Error Rate and Throughput

First PublishedLast UpdatedByAtif Alam

Two other SLIs that show up in requirements and SLOs: error rate (how often requests fail) and throughput (how much traffic the system handles).

This page explains what they mean and when to use them.

Definition — The proportion of requests that fail. You define “fail” (e.g. 5xx, timeouts, or your own rules).

How it’s measured — Failed requests / total requests over a time window.

Relation to availability — When availability is defined as success rate, error rate = 1 − availability. They’re two sides of the same coin: more failed requests mean lower availability.

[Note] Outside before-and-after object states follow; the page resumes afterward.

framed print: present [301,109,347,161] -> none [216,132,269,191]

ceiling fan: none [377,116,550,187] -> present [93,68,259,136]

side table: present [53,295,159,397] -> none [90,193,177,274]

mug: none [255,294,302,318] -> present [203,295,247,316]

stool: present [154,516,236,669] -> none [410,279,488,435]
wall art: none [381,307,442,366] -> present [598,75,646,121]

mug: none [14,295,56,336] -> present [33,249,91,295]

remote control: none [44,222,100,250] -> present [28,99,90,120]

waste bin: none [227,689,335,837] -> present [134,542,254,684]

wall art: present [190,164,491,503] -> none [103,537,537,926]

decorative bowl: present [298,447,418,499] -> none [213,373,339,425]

Example — “Rollback if error rate > 5%,” “monitor error rate,” “alert when error rate spikes.”

Set thresholds and rollback criteria from your SLO and risk tolerance (e.g. 1% error rate might be acceptable for some endpoints, not for others).

When to use as an SLI — Capacity planning, scaling decisions, or when “how much” matters: events per second, requests per second (QPS), or writes per second.

How it appears in docs — “Read throughput,” “write throughput,” “high throughput,” “QPS.”

Throughput is typically a target or capacity indicator rather than a user-facing SLO. It answers “can we handle N requests per second?” rather than “how fast did each request complete?”

In practice — Often paired with latency: e.g. “support N QPS at p95 < X ms.”

See Latency percentiles and targets for latency targets.

Both are SLIs you can set SLO targets for (e.g. “error rate < 0.1%,” “throughput ≥ N QPS”). For the full framework, see SLOs, SLIs & SLAs.